The only problem that remains is how to list namespaces. And for this, I would think that using /var/run/netns is sufficient - maybe adding the option to specify alternate netns path(s) from the configuration. When using Docker, one can then either bind mount /var/run/docker/netns to /var/run/netns, either have a tool create symlinks in /var/run/netns, either reconfigure vmtools where to get the netns list from.

WORKAROUND Since I don't have the time now to prepare this PR, I found a workaround, in case someone gets into the same trouble: you can just configure all container IPs as alias interfaces in both namespaces (primary and container). Honestly, I didn't check exactly why it works but I guess that in the container namespace you get a slave link which is processed before the alias interfaces in the primary namespace. The only "downside" is that if you try to access the IP from the host, you end up on the host, when it should actually drop the packets, but I don't see any issues with that, at least not for my use case.

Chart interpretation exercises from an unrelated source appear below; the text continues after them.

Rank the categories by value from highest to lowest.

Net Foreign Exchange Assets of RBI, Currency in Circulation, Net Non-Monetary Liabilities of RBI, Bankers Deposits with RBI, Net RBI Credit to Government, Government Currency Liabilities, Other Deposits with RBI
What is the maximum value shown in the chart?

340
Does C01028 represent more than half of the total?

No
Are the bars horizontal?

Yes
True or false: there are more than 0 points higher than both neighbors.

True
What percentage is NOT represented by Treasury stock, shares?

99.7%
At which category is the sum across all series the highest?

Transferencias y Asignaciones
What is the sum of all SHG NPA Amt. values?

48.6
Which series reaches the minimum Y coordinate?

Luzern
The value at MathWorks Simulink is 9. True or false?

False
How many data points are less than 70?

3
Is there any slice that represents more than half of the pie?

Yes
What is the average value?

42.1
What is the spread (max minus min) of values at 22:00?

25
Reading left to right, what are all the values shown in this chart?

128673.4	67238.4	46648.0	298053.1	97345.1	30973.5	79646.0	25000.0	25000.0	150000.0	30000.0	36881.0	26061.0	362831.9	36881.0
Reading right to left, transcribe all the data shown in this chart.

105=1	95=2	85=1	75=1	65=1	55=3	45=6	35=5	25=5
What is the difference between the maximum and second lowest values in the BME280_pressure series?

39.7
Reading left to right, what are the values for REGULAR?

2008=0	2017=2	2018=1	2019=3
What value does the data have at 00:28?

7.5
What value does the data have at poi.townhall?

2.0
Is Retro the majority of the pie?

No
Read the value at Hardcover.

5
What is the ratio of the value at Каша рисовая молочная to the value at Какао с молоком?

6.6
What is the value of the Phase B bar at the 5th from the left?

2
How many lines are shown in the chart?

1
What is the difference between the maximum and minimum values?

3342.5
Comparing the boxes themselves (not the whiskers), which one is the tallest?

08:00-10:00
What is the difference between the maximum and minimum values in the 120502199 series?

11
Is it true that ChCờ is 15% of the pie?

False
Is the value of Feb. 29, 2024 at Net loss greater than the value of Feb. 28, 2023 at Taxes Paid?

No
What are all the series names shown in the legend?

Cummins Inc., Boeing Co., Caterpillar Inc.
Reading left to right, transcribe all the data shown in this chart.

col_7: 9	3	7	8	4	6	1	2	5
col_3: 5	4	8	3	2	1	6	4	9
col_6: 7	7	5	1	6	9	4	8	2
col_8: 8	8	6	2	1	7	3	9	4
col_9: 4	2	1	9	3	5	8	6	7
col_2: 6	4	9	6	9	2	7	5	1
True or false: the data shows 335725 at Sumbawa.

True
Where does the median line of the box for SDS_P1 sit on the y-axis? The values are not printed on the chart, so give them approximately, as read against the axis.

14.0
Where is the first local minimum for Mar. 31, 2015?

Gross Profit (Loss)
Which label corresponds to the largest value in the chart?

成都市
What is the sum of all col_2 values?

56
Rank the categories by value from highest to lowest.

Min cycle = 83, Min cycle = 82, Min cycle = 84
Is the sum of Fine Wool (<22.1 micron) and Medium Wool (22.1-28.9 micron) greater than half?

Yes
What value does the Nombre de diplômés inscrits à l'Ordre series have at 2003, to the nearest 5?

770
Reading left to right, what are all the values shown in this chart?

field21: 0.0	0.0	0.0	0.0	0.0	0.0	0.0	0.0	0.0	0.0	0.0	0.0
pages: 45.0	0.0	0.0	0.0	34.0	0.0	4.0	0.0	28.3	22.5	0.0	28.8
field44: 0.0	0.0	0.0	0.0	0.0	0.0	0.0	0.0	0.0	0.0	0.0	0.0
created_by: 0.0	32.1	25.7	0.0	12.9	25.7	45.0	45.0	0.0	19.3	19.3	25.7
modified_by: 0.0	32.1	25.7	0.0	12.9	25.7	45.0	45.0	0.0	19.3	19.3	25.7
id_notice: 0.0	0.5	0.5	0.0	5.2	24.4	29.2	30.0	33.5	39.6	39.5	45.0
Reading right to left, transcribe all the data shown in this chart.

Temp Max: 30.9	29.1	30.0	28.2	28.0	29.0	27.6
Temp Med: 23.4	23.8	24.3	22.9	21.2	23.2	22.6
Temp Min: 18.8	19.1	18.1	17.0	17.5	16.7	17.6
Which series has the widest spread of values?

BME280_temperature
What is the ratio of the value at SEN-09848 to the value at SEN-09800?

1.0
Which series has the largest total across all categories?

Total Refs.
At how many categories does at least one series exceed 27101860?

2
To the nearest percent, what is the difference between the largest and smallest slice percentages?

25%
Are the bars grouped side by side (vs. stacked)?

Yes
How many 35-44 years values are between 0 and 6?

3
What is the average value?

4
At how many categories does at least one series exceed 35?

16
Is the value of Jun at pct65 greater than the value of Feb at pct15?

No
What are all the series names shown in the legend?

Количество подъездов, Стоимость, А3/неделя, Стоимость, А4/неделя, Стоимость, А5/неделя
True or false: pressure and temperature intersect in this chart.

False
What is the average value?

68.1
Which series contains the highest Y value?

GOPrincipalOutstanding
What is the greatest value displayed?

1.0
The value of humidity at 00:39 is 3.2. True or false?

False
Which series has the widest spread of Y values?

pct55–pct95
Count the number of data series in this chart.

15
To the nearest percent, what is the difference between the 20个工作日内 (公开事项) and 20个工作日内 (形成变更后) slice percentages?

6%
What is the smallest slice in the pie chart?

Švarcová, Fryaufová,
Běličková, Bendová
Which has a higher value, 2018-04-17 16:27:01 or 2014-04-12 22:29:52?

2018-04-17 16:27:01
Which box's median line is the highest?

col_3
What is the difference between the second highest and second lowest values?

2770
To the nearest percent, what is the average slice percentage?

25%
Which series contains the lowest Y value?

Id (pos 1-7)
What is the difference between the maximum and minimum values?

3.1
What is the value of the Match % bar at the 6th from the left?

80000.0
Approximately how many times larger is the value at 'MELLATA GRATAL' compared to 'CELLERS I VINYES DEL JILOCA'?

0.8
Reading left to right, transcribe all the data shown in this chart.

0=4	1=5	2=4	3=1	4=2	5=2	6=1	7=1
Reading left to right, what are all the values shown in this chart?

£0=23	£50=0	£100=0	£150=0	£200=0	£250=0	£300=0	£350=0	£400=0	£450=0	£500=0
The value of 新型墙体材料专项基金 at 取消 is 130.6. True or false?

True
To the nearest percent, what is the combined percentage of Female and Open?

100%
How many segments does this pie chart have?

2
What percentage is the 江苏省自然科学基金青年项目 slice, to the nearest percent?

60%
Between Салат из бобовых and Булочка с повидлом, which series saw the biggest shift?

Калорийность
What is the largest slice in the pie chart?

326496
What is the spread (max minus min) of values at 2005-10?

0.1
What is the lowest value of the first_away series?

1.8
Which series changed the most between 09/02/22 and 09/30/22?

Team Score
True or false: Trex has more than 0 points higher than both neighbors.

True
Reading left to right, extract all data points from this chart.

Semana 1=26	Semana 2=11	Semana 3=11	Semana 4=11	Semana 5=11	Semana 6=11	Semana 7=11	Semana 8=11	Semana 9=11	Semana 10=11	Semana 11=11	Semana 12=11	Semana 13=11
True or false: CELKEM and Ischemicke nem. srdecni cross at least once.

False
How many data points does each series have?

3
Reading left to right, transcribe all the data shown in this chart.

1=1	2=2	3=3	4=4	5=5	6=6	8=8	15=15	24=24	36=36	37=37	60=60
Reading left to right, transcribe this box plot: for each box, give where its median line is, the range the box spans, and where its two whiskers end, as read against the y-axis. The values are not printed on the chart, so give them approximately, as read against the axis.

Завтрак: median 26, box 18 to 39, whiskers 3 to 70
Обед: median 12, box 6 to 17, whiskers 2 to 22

FlorinAsavoaie commented 6 years ago

@oliverkurth so glad that you guys are taking everything so serious and help your customers.

jasonking3 commented 4 years ago

I am running into this issue with an OVF-packaged virtual network function (VNF). In this case the management interface of the VNF is put into its own network namespace, and in order to further automate the configuration of this VNF I need to pull the DHCP-assigned address of the management interface via VM tools.